9 February 2018 | Herpreet Kaur Grewal
A third (33 per cent) of UK workers believe that their bosses should pay them for keeping healthy, reveals research.
The study by Willis Towers Watson (WTW) also shows that 34 per cent of employees would only participate in a company health initiative if there were a financial incentive to do so - up from 26 per cent in 2013.
Although traditional financial incentives include performance-linked bonuses, profit-sharing, and living or car allowances, more contemporary rewards include 'wellness payments', which employees spend on keeping healthy, for example, on health screenings, physiotherapy treatment, gym or sports club membership or spa days.
The findings show that this incentive demand is part of a wider problem with employees' engagement in their company well-being initiatives, as 70 per cent of workers do not believe they meet their needs.

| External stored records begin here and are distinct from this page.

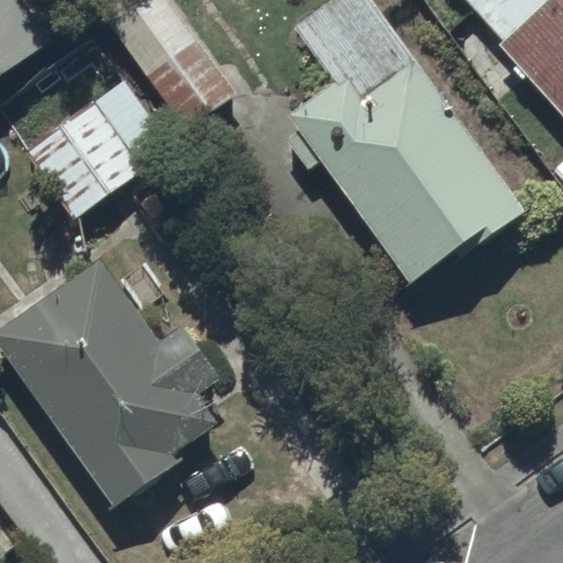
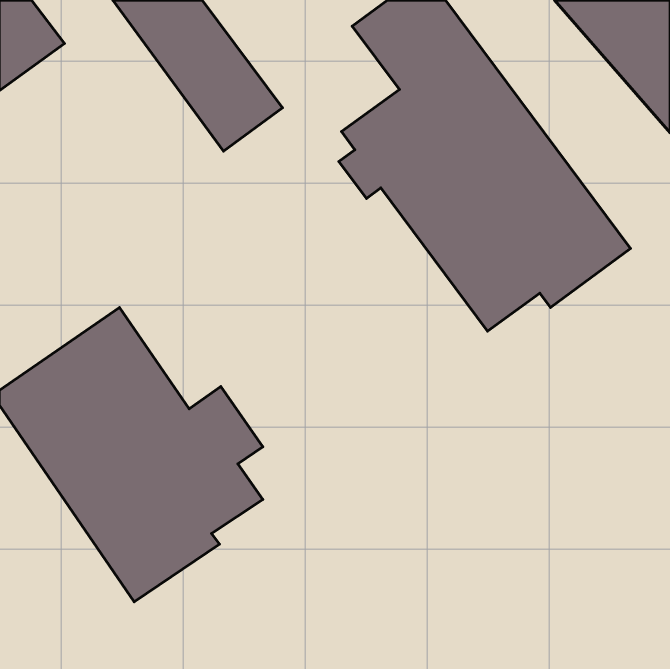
building: [25,79,173,219] -> none

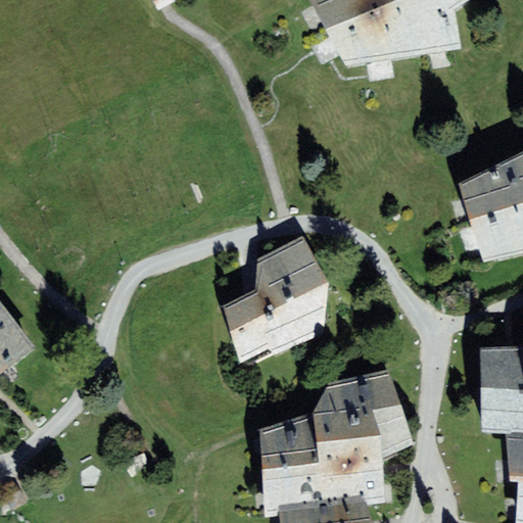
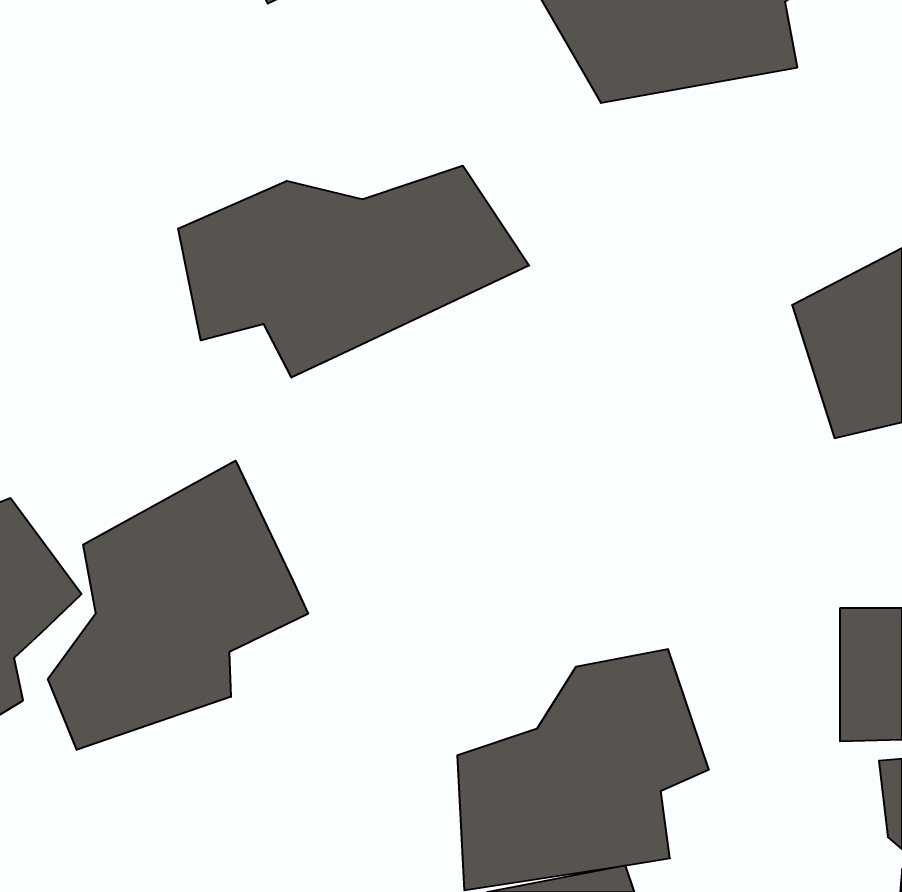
building: none -> [178,166,529,378]
building: [225,236,325,359] -> none
building: none -> [48,461,308,750]

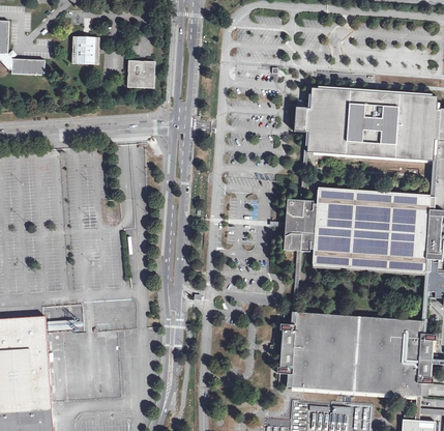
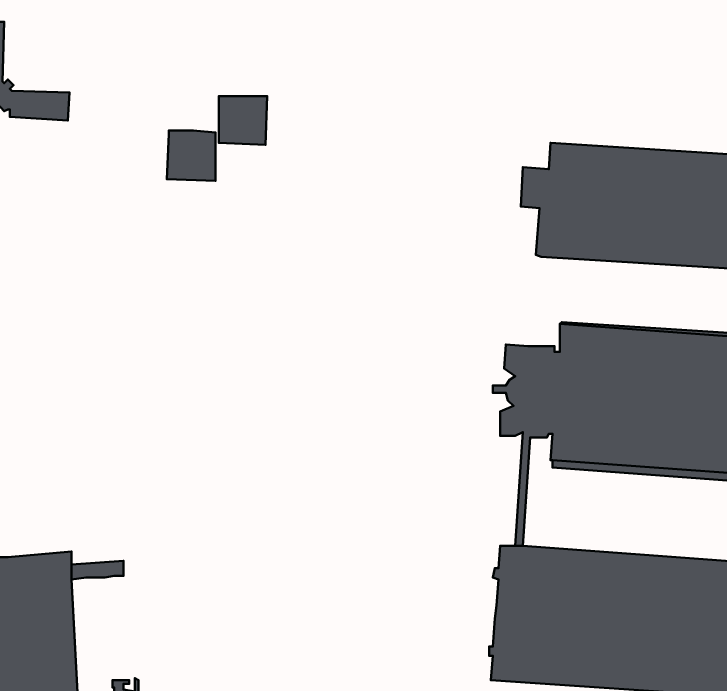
building: [71,36,98,64] -> [167,131,215,181]

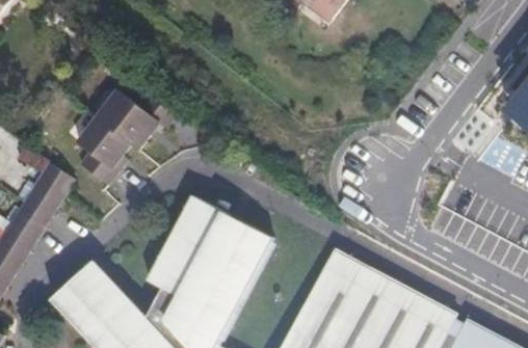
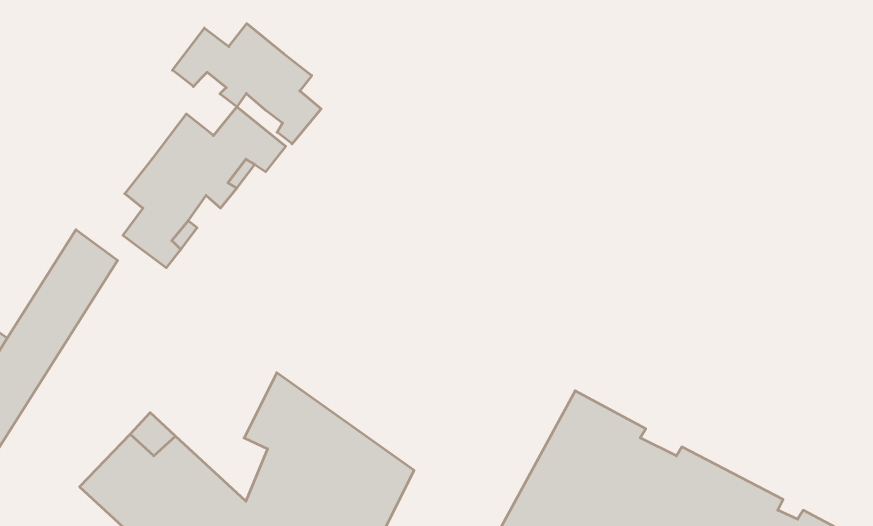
building: none -> [172,24,321,144]
building: [164,196,274,300] -> none

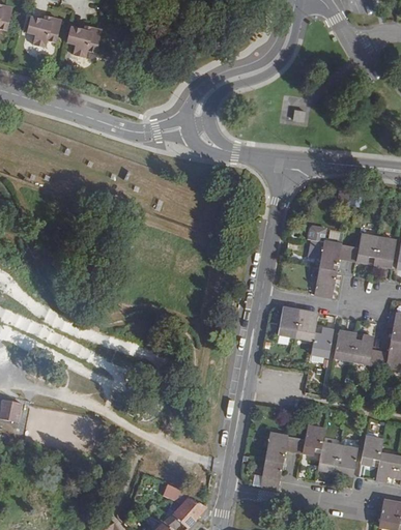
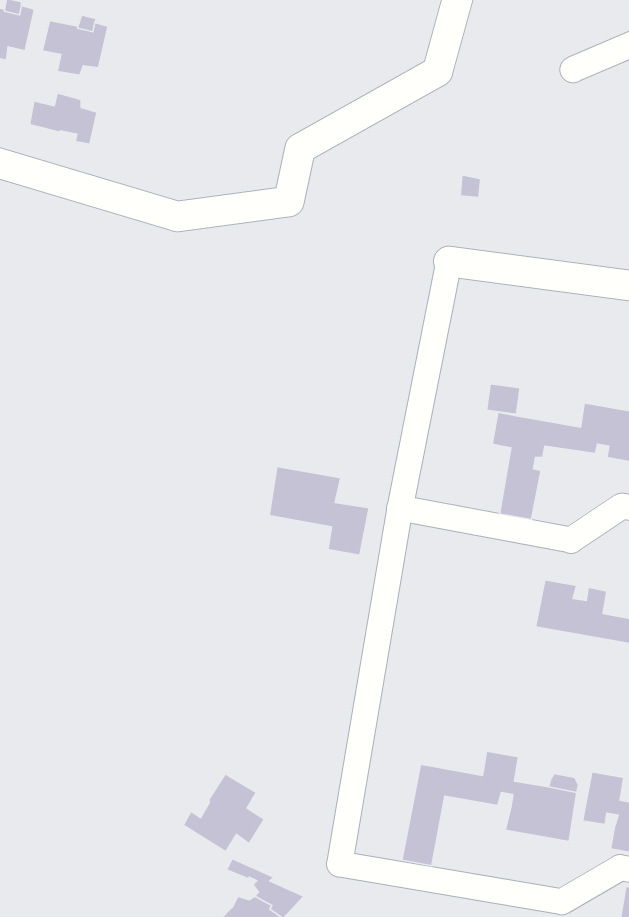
building: none -> [29,93,97,144]
building: [280,307,335,356] -> [269,467,369,555]
building: none -> [183,774,265,852]

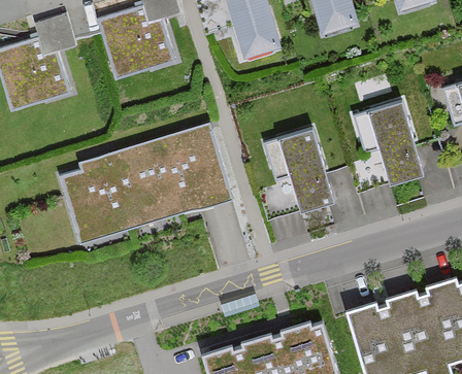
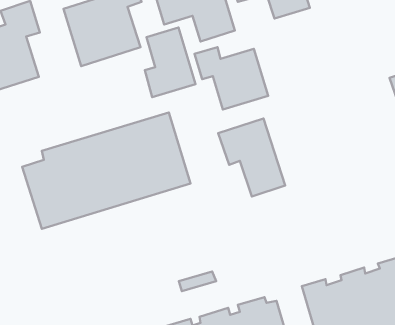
building: none -> [145,27,196,97]
building: none -> [195,47,268,109]
building: [353,106,423,188] -> none

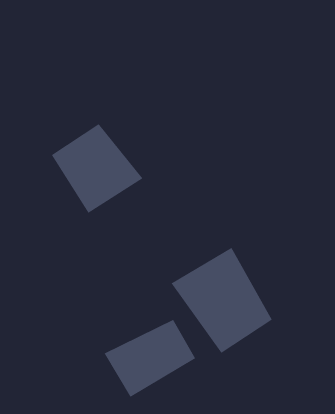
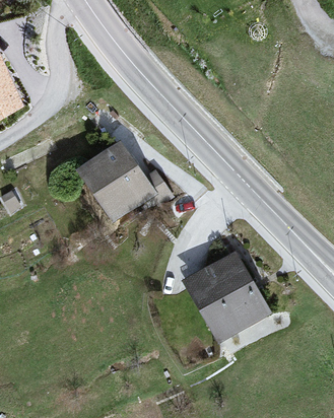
building: [104,319,196,398] -> none

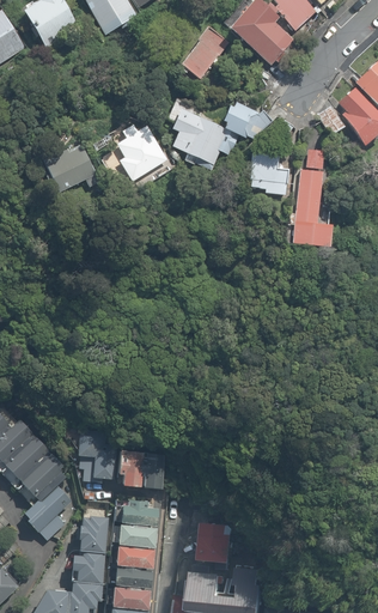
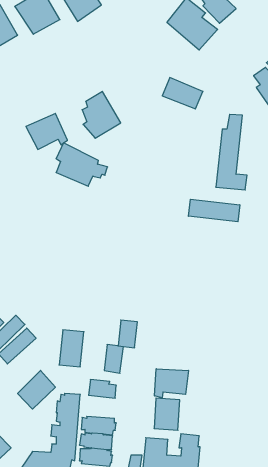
building: [177,26,226,79] -> none
building: [166,110,233,166] -> [56,143,108,186]
building: [243,153,282,196] -> none
building: none -> [188,199,240,222]
building: [16,442,75,500] -> none
building: [120,448,145,484] -> [118,320,137,348]
building: none -> [155,369,188,398]
building: [118,516,156,544] -> none

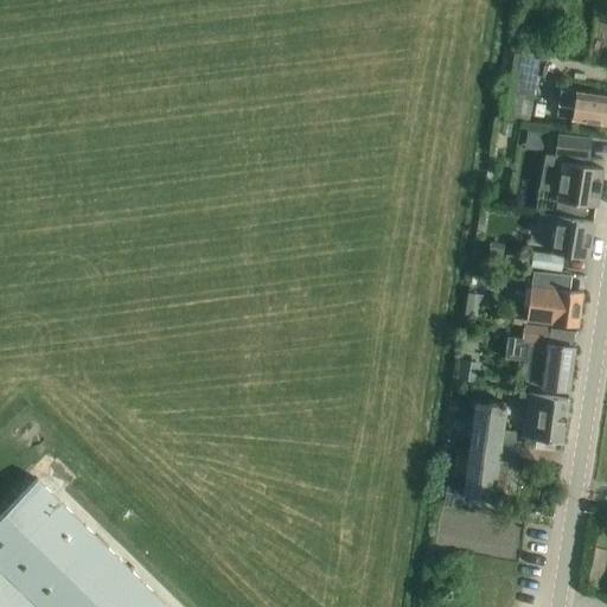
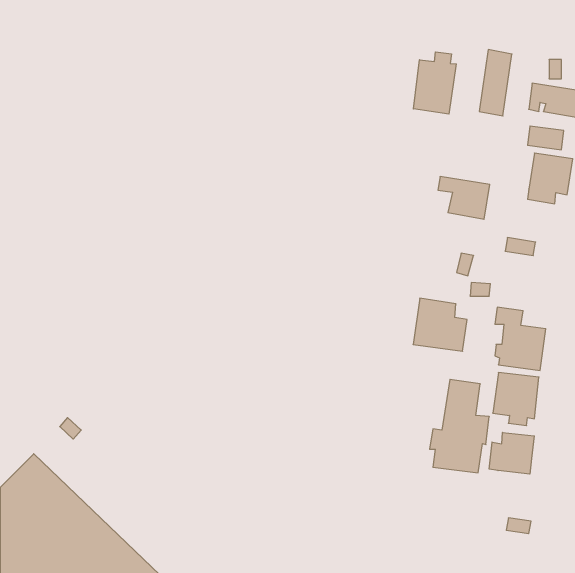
building: none -> [413,52,456,114]
building: [539,215,594,260] -> [438,177,490,219]
building: [526,271,583,327] -> [413,298,467,351]
building: none -> [489,432,534,474]

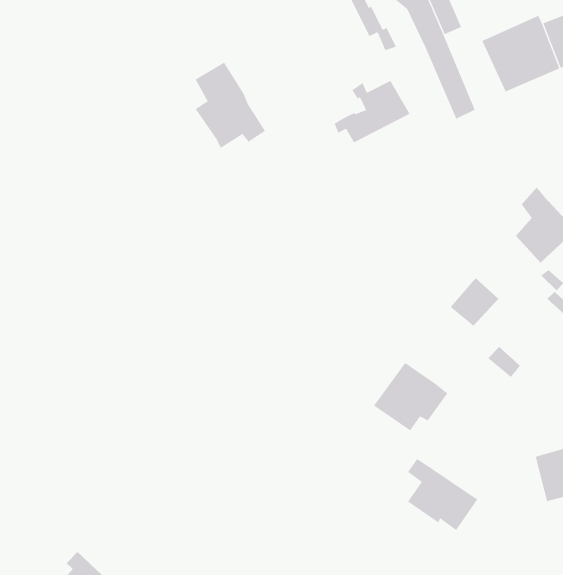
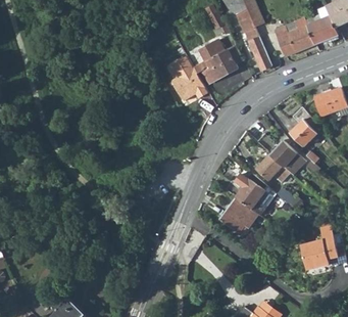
building: [195,62,266,149] -> [171,57,208,102]
building: none -> [258,137,304,174]
building: [407,458,478,531] -> [234,175,270,213]

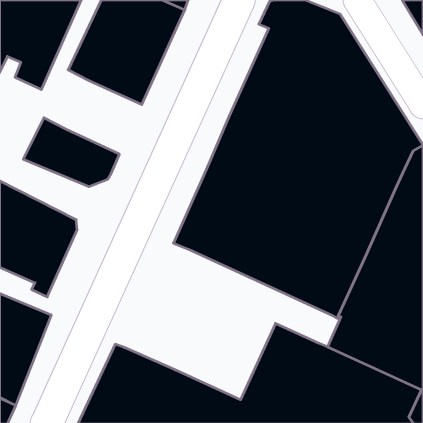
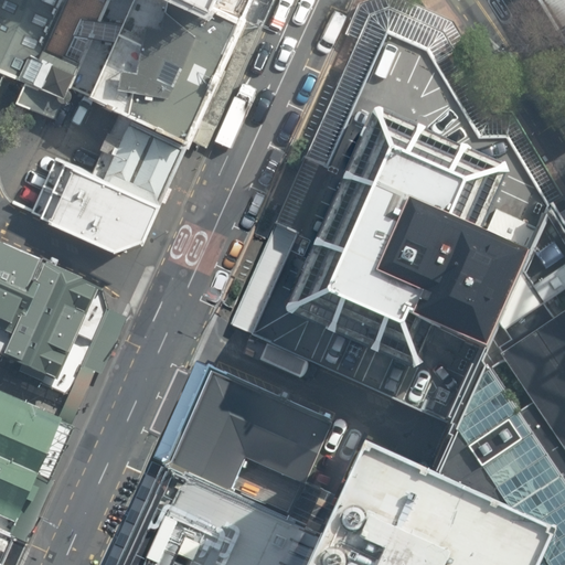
building: none -> [88,108,189,206]
building: none -> [153,360,334,515]

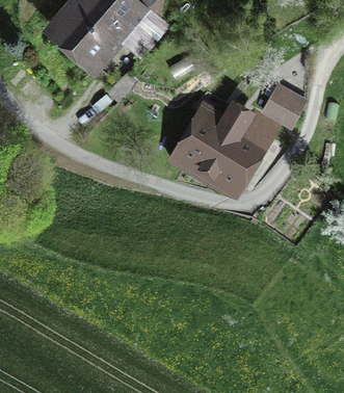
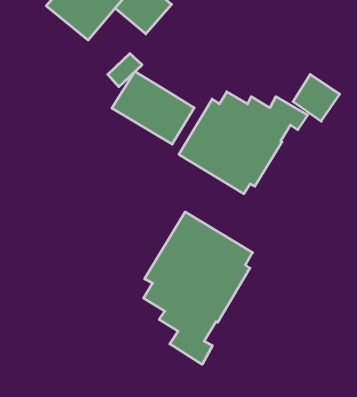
building: none -> [112,72,194,144]
building: none -> [144,212,253,364]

Mike Blake, well-being lead for Willis Towers Watson, said: "The figures suggest that despite employers increasing their focus on health and well-being, existing schemes are not appealing to employees and, as a result, many feel they need extra motivation to participate, in the shape of financial incentives. Having a healthy workforce does, of course, greatly benefit employers, as it leads to lower levels of sickness absence, productivity loss and employee turnover, but employees reap the rewards of living healthier lives too.
"Taking care of health and worker well-being should be a shared priority of both employee and employer, not seen as additional workload that workers should be compensated for. Companies which struggle to engage with their employees would be wise to review their current health and well-being initiatives, so that they are truly valued by employees and meet their needs and personal health goals."
The research found that, over the next three years, 33 per cent of organisations believe their strategy for encouraging healthy behaviours, such as smoking cessation, weight management or increasing exercise levels, will focus primarily on direct financial incentives, an increase from 12 per cent currently.
But Blake advised companies to be cautious about adopting such an approach.
"It is understandable that companies - particularly those who are frustrated at a lack of engagement - are tempted to offer financial incentives to their employees. But this can be a knee-jerk response to problems that may require deeper answers.
"Often a more sustainable solution is to ask more searching questions about the programmes and initiatives that are already in place, for example, are they joined up? Do they connect to employees' wants and needs, is there a broad enough range, and are they well communicated?
He added that employers could consider appealing to the "tech-savvy, time-strapped, fitness-conscious worker, for example, by offering wearable technology subsidies, promoting the use of meditation apps and introducing health-league tables".